→ **Exercise passage**
The acquisition-related expenditure and amortisation of
acquisition-related intangible assets have been charged to the
Consolidated Income Statement as specific adjusting items.
Research and Development
The Group continues to invest in Research and Development
('R&D'), and spent GBP9.4m (2015: GBP9.8m) before government
grant income of GBP1.3m (2015: GBP1.1m). This includes costs
capitalised in accordance with IFRS of GBP3.2m (2015: GBP4.2m) in
respect of continued development expenditure on a range of product
developments around the Group and reflects our continued focus on
development activity within Europe and the US.
Net finance costs
Finance income was GBP0.3m (2015: GBP0.2m), which is similar to
the prior year, but finance costs were GBP2.2m (2015: GBP1.1m),
giving net finance costs of GBP1.9m (2015: GBP0.9m). Finance costs
were higher as a result of interest payments on the Group's loan
facilities drawn at the end of the previous financial year,
primarily in order to fund the LR Rail acquisition.
Taxation
The new Research and Development Expenditure Credit ('RDEC')
became mandatory from 1 April 2016 and the Group adopted RDEC from
1 July 2015. Under the new regime, the current year R&D credit
is no longer a tax incentive that benefits the corporation tax line
in the Consolidated Income Statement, but is instead treated as
grant income to offset R&D expenditure within operating profit,
increasing profit before tax, its associated tax charge and the
effective rate of tax.
In addition, applications have been revised during the current
year in respect of accounting years ended 30 June 2014 and 30 June
2015, which were open under the new RDEC regime, generating GBP1.5m
of non-recurring income. These applications have also been treated
as grant income but disclosed as a specific adjusting item as no
associated qualifying R&D expenditure has been incurred in the
current year against which the grant income in respect of prior
years can be offset.
The total current year R&D credit as a result of adopting
RDEC from 1 July 2015 is GBP5.4m which has a corresponding
favourable impact on profit before tax.

→ **Data shown**

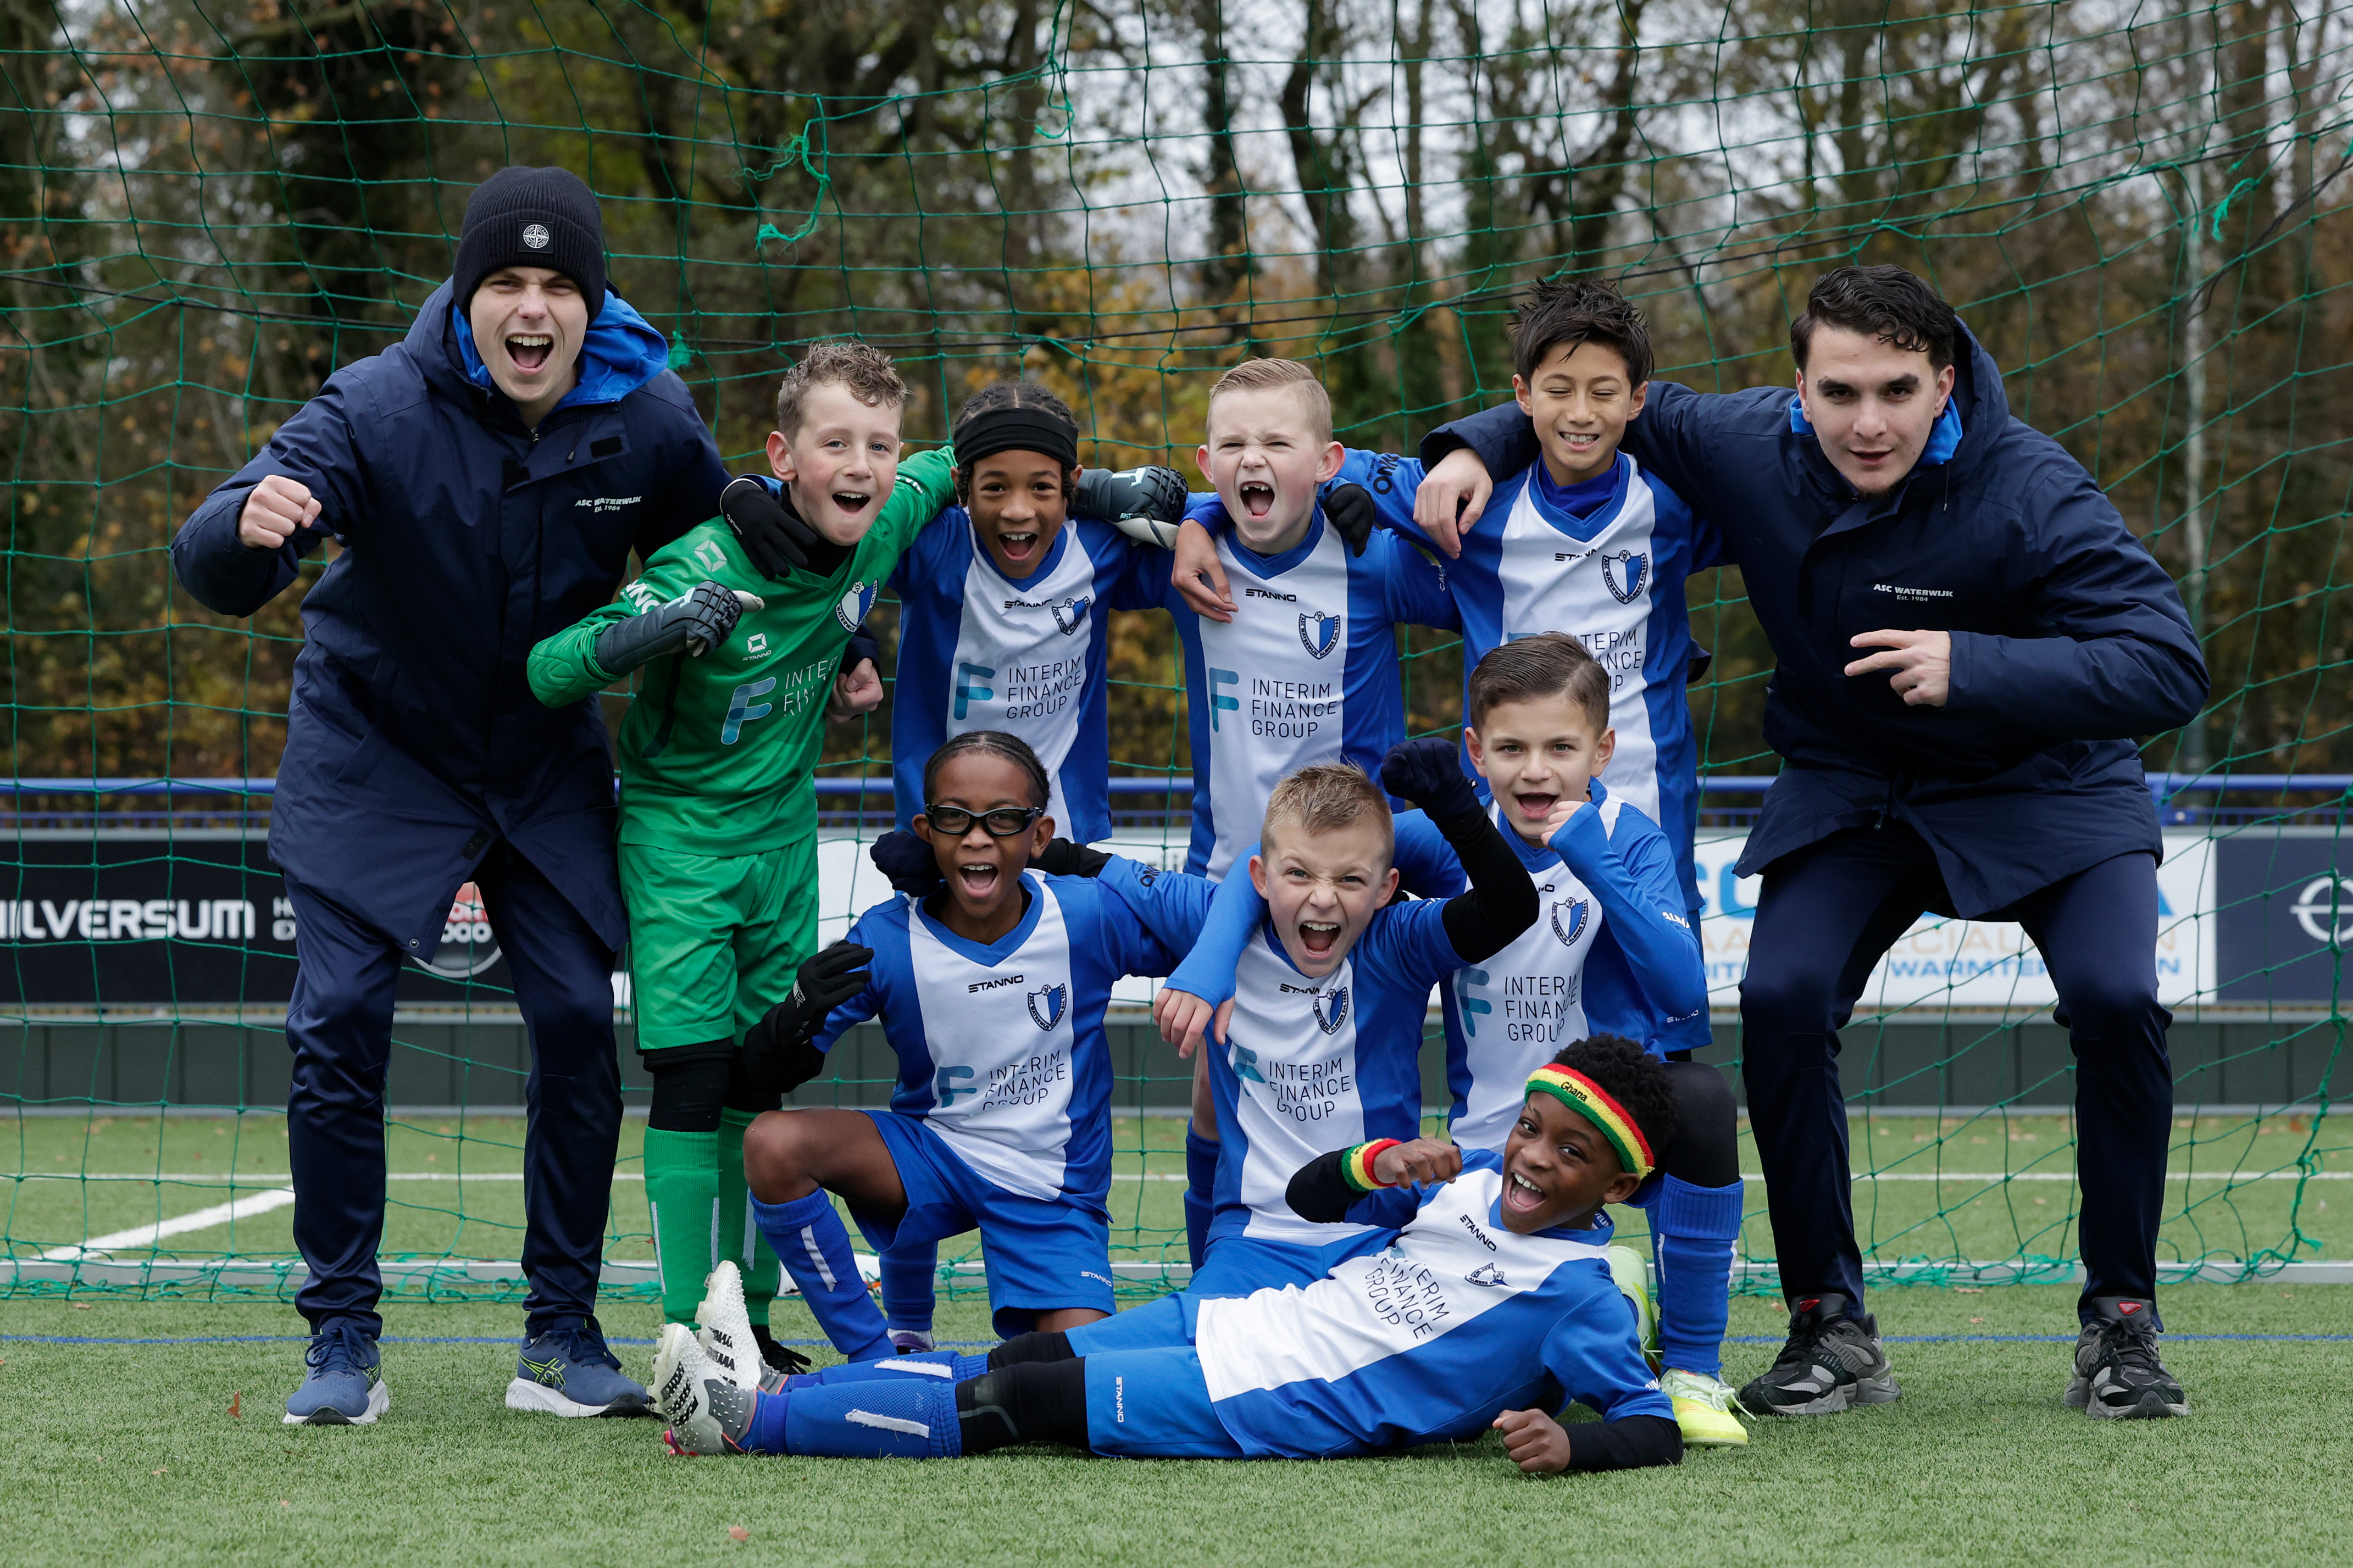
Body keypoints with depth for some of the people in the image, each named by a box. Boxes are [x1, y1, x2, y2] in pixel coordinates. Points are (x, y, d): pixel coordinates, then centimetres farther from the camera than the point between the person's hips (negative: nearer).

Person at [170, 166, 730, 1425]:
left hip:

→ **Exercise**
Transcribe the financial review passage from "The total current" to "profit before tax.".

→ **Output for this task**
The total current year R&D credit as a result of adopting
RDEC from 1 July 2015 is GBP5.4m which has a corresponding
favourable impact on profit before tax.